La crise sanitaire ne justifie pas de passer outre les règles de bonne évaluation et de bonne autorisation des médicaments : une efficacité prouvée sur la base d’études méthodologiquement solides et un rapport bénéfice/risque favorable établi.
Il s’agit de la règle numéro 1 du bon usage des médicaments.

L’Agence nationale de sécurité du médicament (ANSM) vient d’octroyer pour l’anticorps monoclonal bamlanivimab d’Eli Lilly SAS une autorisation temporaire d’utilisation (ATU) de cohorte dans l’indication Covid-19 chez les patients susceptibles de développer des formes graves de la maladie, à administrer en phase précoce. Les populations ciblées par l’ATU sont les personnes présentant un déficit de l’immunité, et celles âgées de plus de
80 ans.

Or les données cliniques publiées à ce jour (phase 2) ne permettent pas d’établir l’efficacité du médicament dans cette indication.

De plus, cet anticorps se fixe spécifiquement sur la zone de la protéine Spike objet des mutations des principaux variants actuels du SarS-CoV2 : 20H/501Y.V2 (sud-africain) et 20J/501Y.V3 ( brésilien), le rendant a priori inefficace pour les patients concernés.

Enfin, hier 27 février 2021, une ATU rectificative met en outre en garde sur le fait que « le bamlanivimab peut favoriser la sélection des mutations de novo de résistance ».

Malgré ces insuffisances et limitations à laquelle s’ajoute une faisabilité pratique douteuse risquant d’emboliser les hôpitaux, le gouvernement a commandé un stock de ce médicament coûteux (2 000 euros le flacon) assorti de directives d’utilisation « DGS urgent ».

Citizen4Science, association citoyenne à but non lucratif de préservation de la science et de son utilisation s’insurge contre cette ATU et exprime ses vives inquiétudes face à ce qu’elle considère comme une dérive inacceptable.

Nous nous inquiétons de l’immixtion de la politique ou d’autres intérêts industriels dans la science et processus d’autorisation de médicaments, ce que nous combattons.

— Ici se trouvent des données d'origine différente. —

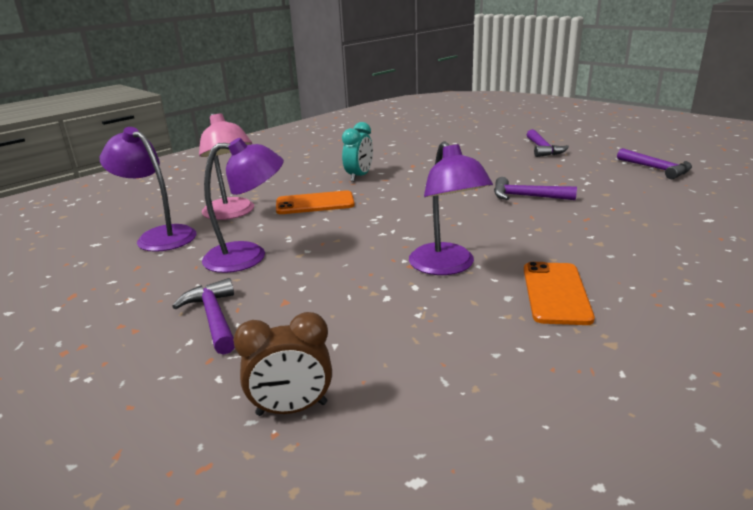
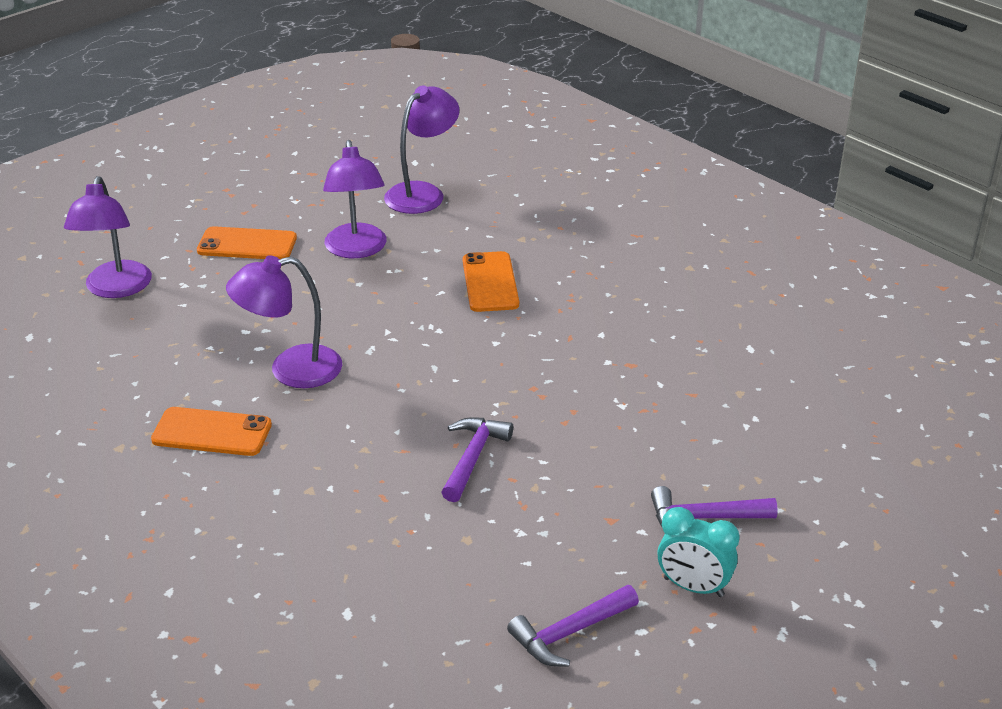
camera: 90 degrees right, 10 degrees up
purple hammer [172,278,235,355] -> orange phone [197,226,297,259]
pink lamp [199,113,254,220] -> none
brown clock [233,312,332,416] -> purple lamp [64,176,152,298]
turquoise clock [342,122,373,182] -> turquoise clock moved to [657,507,740,597]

Avec cette ATU, l’intérêt des patients qui vont recevoir ce produit insuffisamment éprouvé, coûteux, parfois possiblement à la place de la vaccination, auquel s’ajoute le risque de sélection de mutations de novo tel que précisé par l’ATU elle-même, n’est pas préservé.

Nous avons vécu en 2020 la désastreuse expérience de l’hydroxychloroquine, présentée et utilisée comme traitement miracle à travers le monde. Cette molécule dont l’efficacité n’a jamais été prouvée dans la Covid s’est avérée au final inefficace et dangereuse. Elle a pourtant été autorisée par certains pays, sur des bases non scientifiques.
Le remdésivir a obtenu un agrément européen sans efficacité prouvée, alors qu’aux États-Unis divers produits ont été autorisés avec des preuves insuffisantes.

La France, dans cette crise, avait  jusque-là échappé à cette intrusion de la politique dans les processus d’approbation réglementaire.

Dans un contexte où la désinformation scientifique fait rage sur base de populisme scientifique et de complotisme, de prise de distance des citoyens avec la science et la rationalité, de défiance envers la vaccination, nous considérons que cette ATU injustifiée est dangereuse pour les patients, le système de santé, et ne peut qu’enflammer les dérives antiscience actuelles.

Cela est d’autant plus consternant que des efforts importants de pédagogie ont été déployés par les défenseurs de la science dont les fondateurs de Citizen4Science et nombre de ses membres emblématiques impliqués dans cette lutte depuis un an pour expliquer au public l’importance d’essais cliniques bien menés évaluant l’efficacité et la sécurité d’emploi comme base de l’autorisation des médicament faite avec rigueur et sans compromission.

Citizen4Science interpelle le gouvernement et les autorités sanitaires et suggère que cette ATU soit suspendue jusqu’à disponibilité et évaluation de données prouvant l’efficacité du bamlanivimab en monothérapie ou en association avec d’autres anticorps monoclonaux.

En dernier recours, nous faisons confiance aux praticiens sur le terrain qui sauront, eux, respecter le bon usage des médicaments.